• Part B Drugs Removed From Payment Formula under Proposed Physician Fee Schedule Rule
  • July 21, 2009 | Author: Donna S. Clark
  • Law Firms: Baker & Hostetler LLP - Houston Office ; Baker & Hostetler LLP - Cleveland Office
  • The proposed rule, released as a display copy on July 1, 2009, offers several policy changes and payment rate revisions that will affect approximately one million practitioners paid under the Medicare Physician Fee Schedule (PFS). The Centers for Medicare and Medicaid Services (CMS) estimates a 21.5 percent rate reduction in physician payments for 2010 unless Congress intervenes, as it traditionally has, to mitigate the effects of the Sustainable Growth Rate update formula. Increases are, however, proposed for primary care services furnished by general practitioners, family physicians, internists and geriatric specialists. The proposed rule contains a 2010 conversion factor of $28.3208, reduced from $36.0666.
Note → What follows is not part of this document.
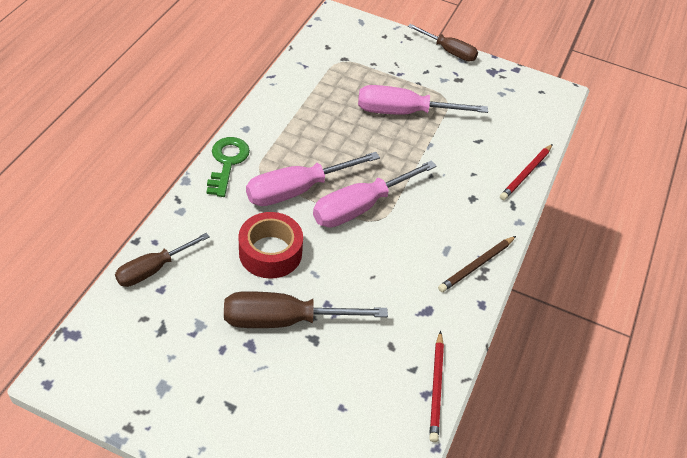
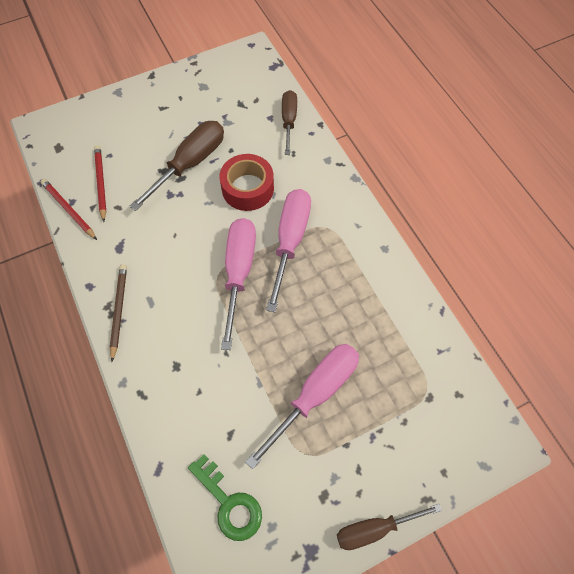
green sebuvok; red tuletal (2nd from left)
    In a move hailed by the American Medical Association, CMS proposes to remove office-administered Part B drugs from the 2010 PFS calculation by eliminating such drugs from the definition of “physician services.” This revision is made in anticipation of fundamental Medicare reform legislation, and CMS does not foresee that the proposal will change the projected update for services during 2010; however, the agency forecasts that it would “reduce the number of years in which physicians are projected to experience a negative update.”

    Furthermore, CMS proposes to “budget neutrally” eliminate the use of all consultation codes by increasing the work relative value units (RVUs) for new and established office visits, initial hospital and initial nursing facility visits, and incorporating the increased use of these visits into practice expense and malpractice RVU calculations. In its press release, CMS states that the “resulting savings would be redistributed to increase payments for the existing E/M services.”

    The proposed rule contains two changes to address growth in high-cost imaging services. CMS proposes to change the equipment usage assumption from the current 50 percent usage rate to a 90 percent usage rate for equipment priced over $1 million and to reduce payment for services that require the use of expensive imaging services. Additionally, the proposal addresses the Medicare Improvements for Patients and Providers Act of 2008 (MIPPA) requirement that suppliers of the technical component of imaging services be accredited through accrediting organizations beginning January 1, 2012. The accreditation requirements would not apply to the physician who interprets the images, but to the facilities that create the images, including mobile units, physician’s offices and independent diagnostic testing facilities.

    The proposed rule also adds more measures and more measure groups for eligible professionals to report under the Physician Quality Reporting Initiative (PQRI), provides a process for group practices to report quality measures and presents a mechanism for submitting quality measure data from a qualified electronic health record. CMS has released a Fact Sheet summarizing the proposed rule changes to the PQRI.

    The proposed rule is slated for publication in the Federal Register on July 13, 2009. Comments must be received by August 31, 2009.